Asa Butterfield as Hugo is a mechanically gifted young man who cares for the clocks in the train station and has a secret mission to repair an automaton found and left by his father. He must avoid Sacha Baron Cohen as the station Inspector as well as his doberman. Baron Cohen and the dog are used for the sort of 3D (and comedic) effects you usually see in amusement parks. I’m not a fan of those cheap tricks, but appreciate the subtle third dimension added to the environment in which the characters find themselves. Constantly having to sneak about through the grates and between the walls of the station makes Hugo always suspicious. You see it in Asa’s expressive face. I couldn’t help but notice that he has the most expressive nose I’ve ever seen, the nostrils flare and it twitches constantly. Hugo tries to steal parts for his robot from a toy shop in the station, but is punished by the owner played by Ben Kingsley. Hugo must appeal to the toy-maker’s goddaughter Isabelle. Chloe Grace Moretz is the bookish but outgoing Isabelle. They make a great innocent pair for the coming adventure. Hugo was pulled out of school and so never finished learning to read, so Isabelle introduces him to the wealth of stories in the overflowing train station library. While Isabelle has been sheltered from motion pictures, so Hugo recommends the comedies of Harold Lloyd and other silent shorts he remembers from the good days with his father. Many adventure story characters are name dropped. Many iconic images from silent films are referenced.

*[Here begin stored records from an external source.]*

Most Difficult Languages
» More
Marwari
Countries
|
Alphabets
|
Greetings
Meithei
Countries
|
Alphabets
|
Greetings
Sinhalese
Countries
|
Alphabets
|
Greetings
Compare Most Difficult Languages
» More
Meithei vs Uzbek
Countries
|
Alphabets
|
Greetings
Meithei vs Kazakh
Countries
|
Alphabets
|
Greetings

This is literacy presented in an exciting way!

After a little detective work, called research in a library, a film historian named Rene Tabard, played by Michael Stuhlbarg, helps the kids realize that Isabelle’s godfather Georges is more than he appears to be. Seeing the flashbacks of Georges Melies’ early career, the reverence for that amazing technology that is film and the motion picture film camera, Melies’ fall from popularity and later recognition through an AWESOME montage of colorful clips from his groundbreaking fantasy work is stunningly brilliant and dazzlingly gorgeous to this film buff. With the coincidence that Hugo’s family is connected to Melies’ family in ways no one was aware we are happily reminded of Hugo’s philosophy that everyone has a purpose in this world like every mechanical part of a machine has a purpose that keeps the machine going.